Evangile de Jésus Christ selon saint Jean 6, 1-15

Après cela, Jésus passa de l’autre côté du lac de Tibériade (appelé aussi mer de Galilée). Une grande foule le suivait, parce qu’elle avait vu les signes qu’il accomplissait en guérissant les malades. Jésus gagna la montagne, et là, il s’assit avec ses disciples. C’était un peu avant la Pâque, qui est la grande fête des Juifs. Jésus leva les yeux et vit qu’une foule nombreuse venait à lui. Il dit à Philippe : « Où pourrions-nous acheter du pain pour qu’ils aient à manger ? » Il disait cela pour le mettre à l’épreuve, car lui-même savait bien ce qu’il allait faire. Philippe lui répondit : « Le salaire de deux cents journées ne suffirait pas pour que chacun ait un petit morceau de pain. » Un de ses disciples, André, le frère de Simon-Pierre, lui dit : « Il y a là un jeune garçon qui a cinq pains d’orge et deux poissons, mais qu’est-ce que cela pour tant de monde ! » Jésus dit : « Faites-les asseoir. » Il y avait beaucoup d’herbe à cet endroit. Ils s’assirent donc, au nombre d’environ cinq mille hommes. Alors Jésus prit les pains, et, après avoir rendu grâce, les leur distribua ; il leur donna aussi du poisson, autant qu’ils en voulaient. Quand ils eurent mangé à leur faim, il dit à ses disciples : « Ramassez les morceaux qui restent, pour que rien ne soit perdu. » Ils les ramassèrent, et ils remplirent douze paniers avec les morceaux qui restaient des cinq pains d’orge après le repas.
A la vue du signe que Jésus avait accompli, les gens disaient : « C’est vraiment lui le grand Prophète, celui qui vient dans le monde. » Mais Jésus savait qu’ils étaient sur le point de venir le prendre de force et faire de lui leur roi ; alors de nouveau il se retira, tout seul, dans la montagne.

© AELF

Ramassez les morceaux qui restent

Cinq dimanches consécutifs, l’Evangile est constitué d’un passage du discours sur le pain de vie tenu par Jésus dans la synagogue de Capharnaüm repris par l’évangéliste Jean.
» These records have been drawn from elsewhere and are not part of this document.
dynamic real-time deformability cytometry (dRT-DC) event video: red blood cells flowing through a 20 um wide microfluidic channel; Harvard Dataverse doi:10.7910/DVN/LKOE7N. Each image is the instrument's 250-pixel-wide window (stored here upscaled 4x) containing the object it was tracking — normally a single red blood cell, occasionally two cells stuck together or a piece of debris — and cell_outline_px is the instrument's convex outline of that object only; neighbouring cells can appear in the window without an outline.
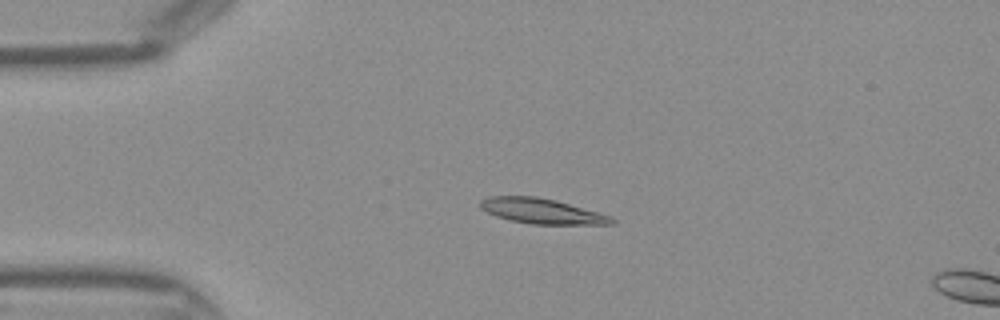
{"species": "Egyptian fruit bat (a non-hibernating species)", "species_latin": "Rousettus aegyptiacus", "temperature_condition": "warm", "stored_images_in_passage": 9, "camera_frame_rate_fps": 3000, "um_per_image_px": 0.085, "frame": {"image": 1, "passage_image": 6, "time_ms": 1.667, "image_size_px": [1000, 320], "cell_outline_px": [[616, 220], [612, 224], [532, 224], [512, 220], [496, 216], [480, 208], [480, 200], [488, 196], [536, 196], [556, 200], [600, 212], [612, 216]], "centroid_in_image_um": [46.07, 17.93], "position_along_channel_um": 38.9, "area_um2": 19.31}}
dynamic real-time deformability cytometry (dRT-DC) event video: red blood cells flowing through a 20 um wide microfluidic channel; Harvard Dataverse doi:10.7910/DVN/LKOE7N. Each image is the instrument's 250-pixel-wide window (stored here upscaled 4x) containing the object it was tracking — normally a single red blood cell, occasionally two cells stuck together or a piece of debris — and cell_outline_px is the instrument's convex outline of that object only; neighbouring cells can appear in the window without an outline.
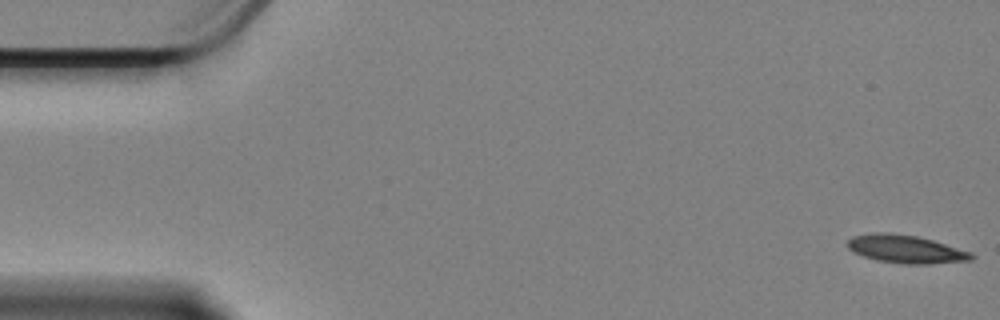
{"species": "Egyptian fruit bat (a non-hibernating species)", "species_latin": "Rousettus aegyptiacus", "temperature_condition": "cold", "stored_images_in_passage": 59, "camera_frame_rate_fps": 3000, "um_per_image_px": 0.085, "animal": {"sex": "female"}, "frame": {"image": 1, "passage_image": 1, "time_ms": 0.0, "image_size_px": [1000, 320], "cell_outline_px": [[976, 256], [972, 260], [928, 264], [904, 264], [876, 260], [852, 252], [844, 244], [852, 236], [872, 232], [888, 232], [916, 236], [932, 240], [972, 252]], "centroid_in_image_um": [76.96, 21.17], "position_along_channel_um": 8.0, "area_um2": 20.46}}
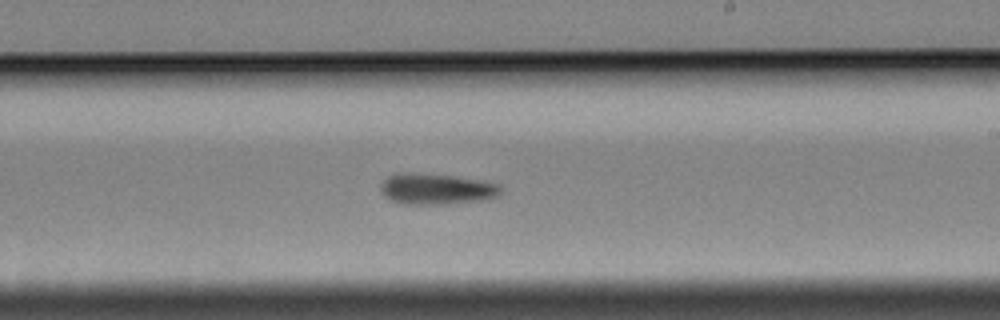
{"frame": {"image": 2, "passage_image": 34, "time_ms": 11.0, "image_size_px": [1000, 320], "cell_outline_px": [[504, 192], [496, 196], [484, 200], [448, 204], [400, 204], [384, 196], [380, 192], [380, 184], [388, 176], [396, 172], [416, 172], [452, 176], [484, 180], [500, 184]], "centroid_in_image_um": [37.1, 16.05], "position_along_channel_um": 251.9, "area_um2": 22.2}}
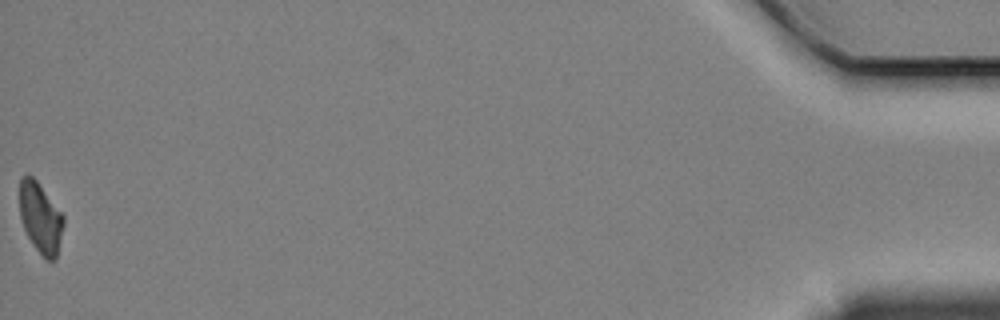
{"frame": {"image": 3, "passage_image": 59, "time_ms": 19.333, "image_size_px": [1000, 320], "cell_outline_px": [[64, 224], [56, 260], [48, 260], [36, 248], [28, 236], [24, 228], [20, 216], [20, 176], [28, 172], [36, 180], [64, 216]], "centroid_in_image_um": [3.44, 18.48], "position_along_channel_um": 431.8, "area_um2": 17.86}, "authors_computed_cell_mechanics": {"area_um2": 20.519, "velocity_mm_per_s": 3.3516, "shape_relaxation_time_tau1_ms": 5.7096, "shape_relaxation_time_tau2_ms": null, "deformation_change_tau1": 0.1562, "deformation_change_tau2": null}}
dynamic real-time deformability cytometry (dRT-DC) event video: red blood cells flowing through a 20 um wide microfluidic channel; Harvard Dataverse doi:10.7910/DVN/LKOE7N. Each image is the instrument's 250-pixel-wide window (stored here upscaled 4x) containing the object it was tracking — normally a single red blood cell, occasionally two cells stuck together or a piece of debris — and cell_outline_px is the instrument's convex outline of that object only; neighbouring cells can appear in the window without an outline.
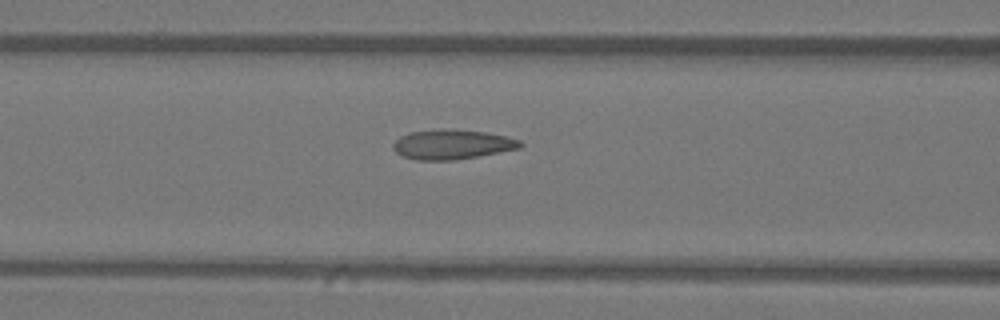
{"species": "Egyptian fruit bat (a non-hibernating species)", "species_latin": "Rousettus aegyptiacus", "temperature_condition": "warm", "stored_images_in_passage": 25, "camera_frame_rate_fps": 3000, "um_per_image_px": 0.085, "animal": {"sex": "female"}, "frame": {"image": 1, "passage_image": 21, "time_ms": 6.667, "image_size_px": [1000, 320], "cell_outline_px": [[524, 144], [520, 148], [480, 156], [456, 160], [416, 160], [400, 156], [392, 148], [392, 144], [400, 136], [412, 132], [440, 128], [444, 128], [484, 132], [504, 136], [520, 140]], "centroid_in_image_um": [38.4, 12.28], "position_along_channel_um": 128.2, "area_um2": 22.14}}
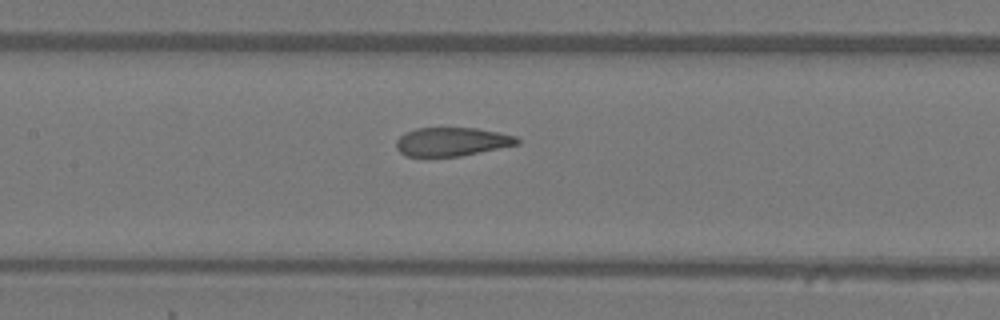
{"frame": {"image": 2, "passage_image": 24, "time_ms": 7.667, "image_size_px": [1000, 320], "cell_outline_px": [[520, 144], [460, 156], [404, 156], [396, 148], [396, 140], [400, 136], [416, 128], [476, 128], [516, 136], [520, 140]], "centroid_in_image_um": [38.41, 12.05], "position_along_channel_um": 169.0, "area_um2": 20.06}}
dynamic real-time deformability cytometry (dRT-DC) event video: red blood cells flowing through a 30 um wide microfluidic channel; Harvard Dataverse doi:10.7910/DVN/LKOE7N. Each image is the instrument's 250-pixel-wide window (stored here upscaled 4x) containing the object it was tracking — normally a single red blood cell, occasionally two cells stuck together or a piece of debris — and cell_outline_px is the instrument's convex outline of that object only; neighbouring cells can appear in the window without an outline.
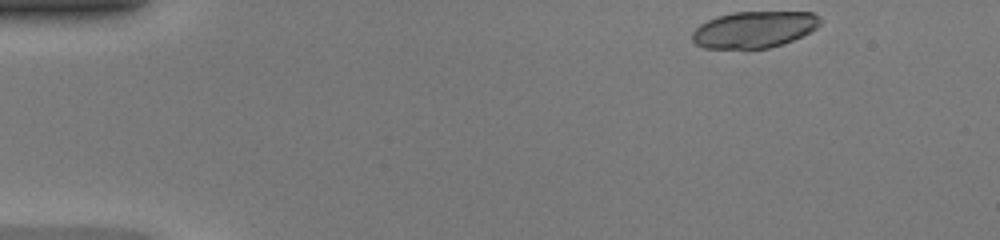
{"species": "common noctule bat (a hibernating species)", "species_latin": "Nyctalus noctula", "temperature_condition": "warm", "stored_images_in_passage": 43, "camera_frame_rate_fps": 3000, "um_per_image_px": 0.085, "animal": {"sex": "female", "body_mass_g": 20.0, "forearm_length_mm": 54.0}, "frame": {"image": 1, "passage_image": 1, "time_ms": 0.0, "image_size_px": [1000, 240], "cell_outline_px": [[820, 24], [816, 28], [792, 40], [768, 48], [704, 48], [696, 44], [692, 40], [692, 32], [700, 24], [716, 16], [732, 12], [812, 12], [820, 16]], "centroid_in_image_um": [64.07, 2.49], "position_along_channel_um": 20.9, "area_um2": 27.05}}
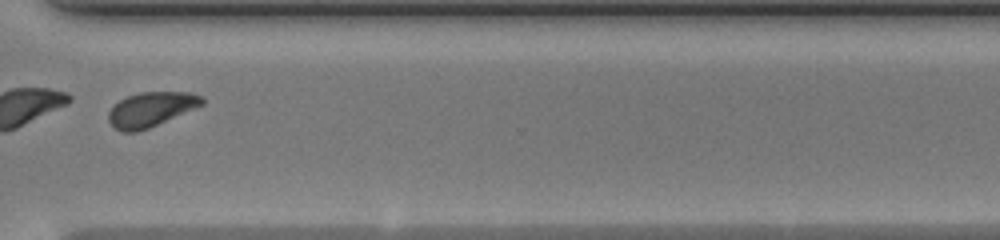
{"frame": {"image": 2, "passage_image": 32, "time_ms": 10.333, "image_size_px": [1000, 240], "cell_outline_px": [[204, 104], [148, 128], [136, 132], [124, 132], [116, 128], [108, 120], [108, 112], [120, 100], [128, 96], [140, 92], [188, 92], [204, 96]], "centroid_in_image_um": [12.85, 9.28], "position_along_channel_um": 357.8, "area_um2": 18.55}, "authors_computed_cell_mechanics": {"area_um2": 19.8832, "velocity_mm_per_s": 4.2935, "shape_relaxation_time_tau1_ms": 0.6152, "shape_relaxation_time_tau2_ms": 1.4321, "deformation_change_tau1": 0.2805, "deformation_change_tau2": 0.0656}}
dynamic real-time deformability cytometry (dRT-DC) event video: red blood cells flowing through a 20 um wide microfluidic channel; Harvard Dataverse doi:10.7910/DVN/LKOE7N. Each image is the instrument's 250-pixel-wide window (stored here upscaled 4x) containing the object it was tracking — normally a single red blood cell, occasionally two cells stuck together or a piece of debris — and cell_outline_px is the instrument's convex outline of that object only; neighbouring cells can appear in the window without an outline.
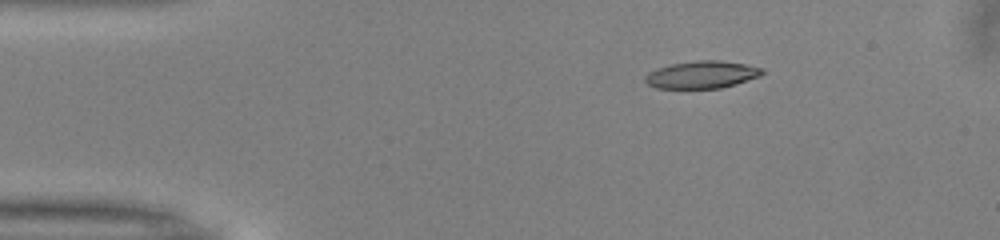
{"species": "common noctule bat (a hibernating species)", "species_latin": "Nyctalus noctula", "temperature_condition": "warm", "stored_images_in_passage": 36, "camera_frame_rate_fps": 3000, "um_per_image_px": 0.085, "animal": {"sex": "male", "body_mass_g": 13.0, "forearm_length_mm": 53.1}, "frame": {"image": 1, "passage_image": 2, "time_ms": 0.333, "image_size_px": [1000, 240], "cell_outline_px": [[764, 72], [760, 76], [736, 84], [720, 88], [656, 88], [648, 84], [644, 80], [644, 76], [648, 72], [656, 68], [668, 64], [696, 60], [720, 60], [744, 64], [764, 68]], "centroid_in_image_um": [59.63, 6.34], "position_along_channel_um": 25.4, "area_um2": 18.84}}
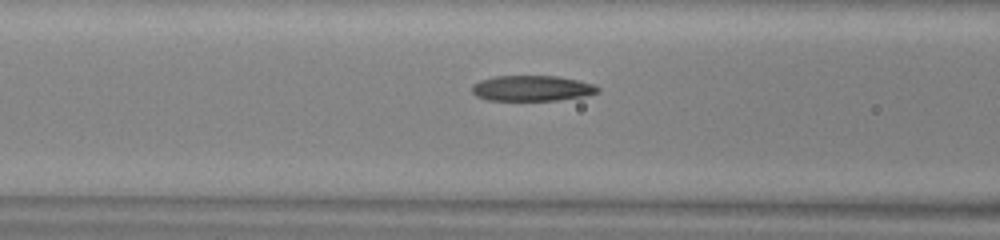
{"frame": {"image": 2, "passage_image": 14, "time_ms": 4.333, "image_size_px": [1000, 240], "cell_outline_px": [[600, 92], [584, 96], [560, 100], [488, 100], [476, 96], [472, 92], [472, 84], [480, 80], [492, 76], [556, 76], [596, 84], [600, 88]], "centroid_in_image_um": [45.22, 7.5], "position_along_channel_um": 121.4, "area_um2": 18.84}}
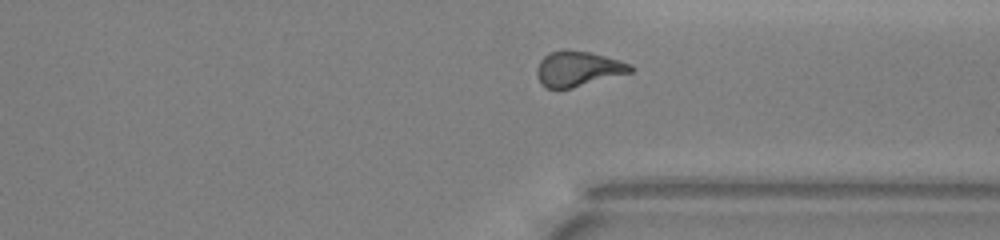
{"frame": {"image": 3, "passage_image": 32, "time_ms": 10.333, "image_size_px": [1000, 240], "cell_outline_px": [[632, 72], [572, 88], [548, 88], [540, 84], [536, 76], [536, 68], [540, 60], [548, 52], [564, 48], [568, 48], [588, 52], [620, 60], [632, 64]], "centroid_in_image_um": [49.08, 5.83], "position_along_channel_um": 362.3, "area_um2": 19.42}, "authors_computed_cell_mechanics": {"area_um2": 19.2763, "velocity_mm_per_s": 4.0168, "shape_relaxation_time_tau1_ms": 5.5411, "shape_relaxation_time_tau2_ms": 1.7473, "deformation_change_tau1": 0.1978, "deformation_change_tau2": 0.0939}}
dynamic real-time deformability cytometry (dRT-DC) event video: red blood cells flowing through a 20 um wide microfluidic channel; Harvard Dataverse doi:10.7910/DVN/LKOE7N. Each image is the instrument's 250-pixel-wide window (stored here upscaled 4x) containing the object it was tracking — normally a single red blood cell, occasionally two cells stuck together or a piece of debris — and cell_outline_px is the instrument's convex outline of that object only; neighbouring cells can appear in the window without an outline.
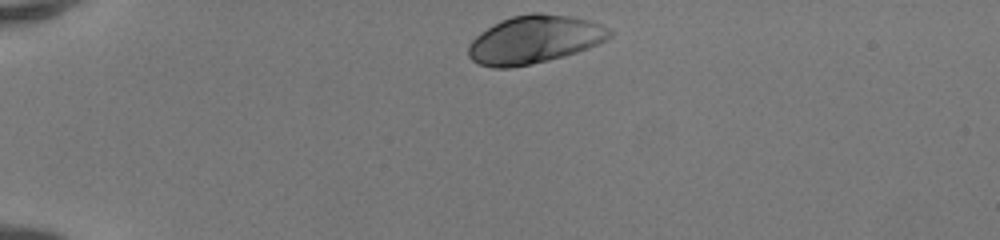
{"species": "human", "species_latin": "Homo sapiens", "temperature_condition": "room temperature", "stored_images_in_passage": 34, "camera_frame_rate_fps": 3000, "um_per_image_px": 0.085, "donor": {"sex": "female"}, "frame": {"image": 1, "passage_image": 1, "time_ms": 0.0, "image_size_px": [1000, 240], "cell_outline_px": [[612, 36], [608, 40], [600, 44], [564, 56], [548, 60], [508, 68], [492, 68], [480, 64], [472, 60], [468, 56], [468, 44], [480, 32], [492, 24], [500, 20], [512, 16], [532, 12], [540, 12], [572, 16], [588, 20], [600, 24], [608, 28], [612, 32]], "centroid_in_image_um": [45.42, 3.34], "position_along_channel_um": 39.6, "area_um2": 39.71}}
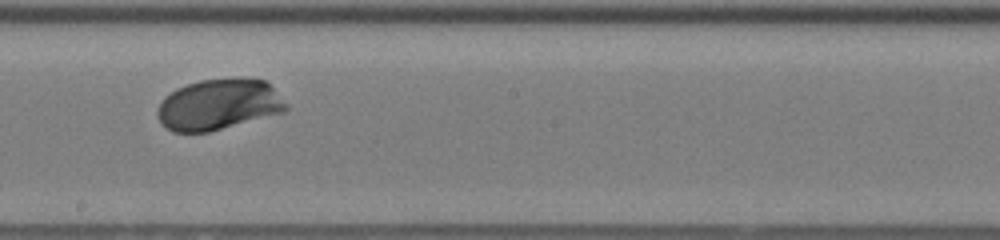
{"frame": {"image": 2, "passage_image": 19, "time_ms": 6.0, "image_size_px": [1000, 240], "cell_outline_px": [[288, 108], [284, 112], [208, 132], [172, 132], [164, 128], [160, 124], [156, 116], [156, 112], [160, 100], [164, 96], [176, 88], [200, 80], [240, 76], [244, 76], [264, 80], [288, 104]], "centroid_in_image_um": [18.54, 8.87], "position_along_channel_um": 229.7, "area_um2": 38.73}}
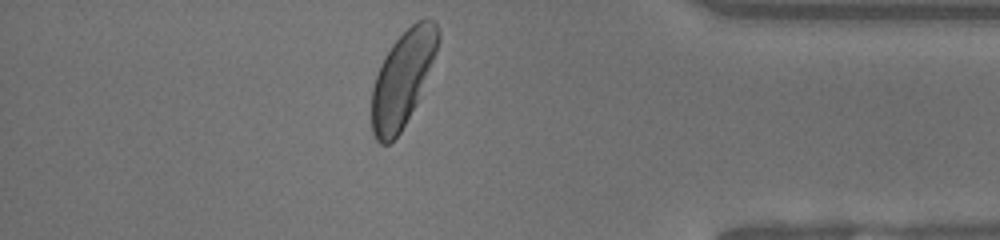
{"frame": {"image": 3, "passage_image": 33, "time_ms": 10.667, "image_size_px": [1000, 240], "cell_outline_px": [[440, 40], [436, 52], [416, 104], [400, 132], [388, 144], [380, 144], [376, 140], [372, 132], [372, 88], [380, 64], [384, 56], [392, 44], [416, 20], [432, 20], [436, 24], [440, 32]], "centroid_in_image_um": [34.21, 6.69], "position_along_channel_um": 401.0, "area_um2": 36.24}, "authors_computed_cell_mechanics": {"area_um2": 37.7434, "velocity_mm_per_s": 4.1357, "shape_relaxation_time_tau1_ms": 1.4124, "shape_relaxation_time_tau2_ms": null, "deformation_change_tau1": 0.1114, "deformation_change_tau2": null}}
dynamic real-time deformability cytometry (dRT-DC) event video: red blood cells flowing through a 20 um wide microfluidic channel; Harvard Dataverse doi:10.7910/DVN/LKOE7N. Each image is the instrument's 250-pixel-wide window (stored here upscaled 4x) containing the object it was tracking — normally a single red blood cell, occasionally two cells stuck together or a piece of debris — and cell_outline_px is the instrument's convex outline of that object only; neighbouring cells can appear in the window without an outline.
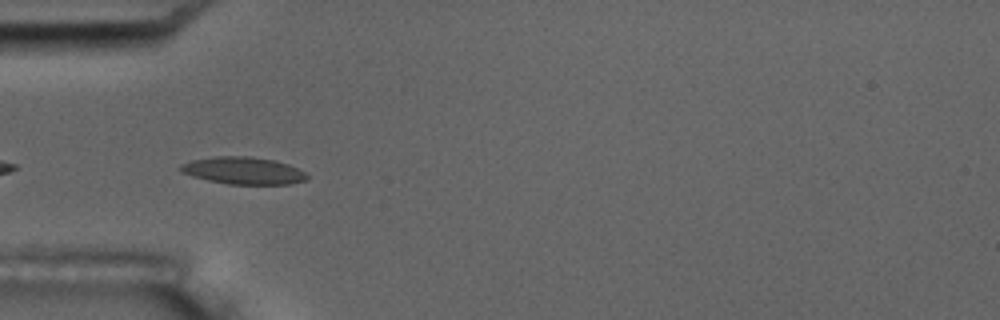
{"species": "common noctule bat (a hibernating species)", "species_latin": "Nyctalus noctula", "temperature_condition": "room temperature", "stored_images_in_passage": 5, "camera_frame_rate_fps": 3000, "um_per_image_px": 0.085, "animal": {"sex": "male", "body_mass_g": 17.5, "forearm_length_mm": 52.3}, "frame": {"image": 1, "passage_image": 4, "time_ms": 4.333, "image_size_px": [1000, 320], "cell_outline_px": [[308, 180], [292, 184], [228, 184], [208, 180], [192, 176], [180, 172], [180, 164], [192, 160], [216, 156], [252, 156], [276, 160], [288, 164], [304, 172], [308, 176]], "centroid_in_image_um": [20.69, 14.5], "position_along_channel_um": 64.3, "area_um2": 20.17}}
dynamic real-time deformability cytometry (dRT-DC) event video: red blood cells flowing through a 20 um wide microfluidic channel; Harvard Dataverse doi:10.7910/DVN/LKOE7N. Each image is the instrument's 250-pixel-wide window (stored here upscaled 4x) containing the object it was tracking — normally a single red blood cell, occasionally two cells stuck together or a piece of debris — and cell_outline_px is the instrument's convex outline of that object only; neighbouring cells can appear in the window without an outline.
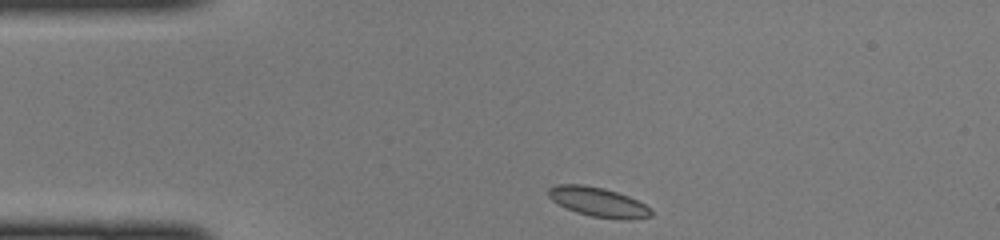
{"species": "common noctule bat (a hibernating species)", "species_latin": "Nyctalus noctula", "temperature_condition": "cold", "stored_images_in_passage": 39, "camera_frame_rate_fps": 3000, "um_per_image_px": 0.085, "animal": {"sex": "female", "body_mass_g": 22.0, "forearm_length_mm": 56.7}, "frame": {"image": 1, "passage_image": 1, "time_ms": 0.0, "image_size_px": [1000, 240], "cell_outline_px": [[652, 216], [632, 220], [624, 220], [592, 216], [576, 212], [552, 200], [548, 196], [548, 188], [556, 184], [584, 184], [604, 188], [628, 196], [652, 208]], "centroid_in_image_um": [50.87, 17.17], "position_along_channel_um": 34.1, "area_um2": 17.63}}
Le passage de ce dimanche est celui de l’épisode de la multiplication des pains et des poissons qui introduit le discours sur l’Eucharistie.

Ce n’est pas un hasard que la présentation de l’Eucharistie commence par le récit de la multiplication des pains. On fait ainsi comprendre que l’on ne peut séparer, en l’homme, la dimension religieuse de la dimension matérielle ; que l’on ne peut pourvoir à ses besoins spirituels et éternels sans, dans le même temps, se préoccuper de ses besoins terrestres et matériels.

C’est précisément la tentation qu’ont eu les apôtres. Dans un autre passage de l’Evangile, on lit qu’ils suggérèrent à Jésus de congédier la foule afin qu’elle aille se procurer à manger dans les villages des alentours. Mais Jésus répondit : « Donnez-leur vous-mêmes à manger ! » (cf. Mt 14, 16). En disant cela Jésus ne demande pas à ses disciples de faire des miracles. Il leur demande de faire ce qu’ils peuvent. De mettre en commun et de partager ce que chacun possède. En arithmétique, la multiplication et la division sont deux opérations opposées, mais ici, elles représentent la même chose. Il n’y a pas de « multiplication » sans « division » (ou partage) !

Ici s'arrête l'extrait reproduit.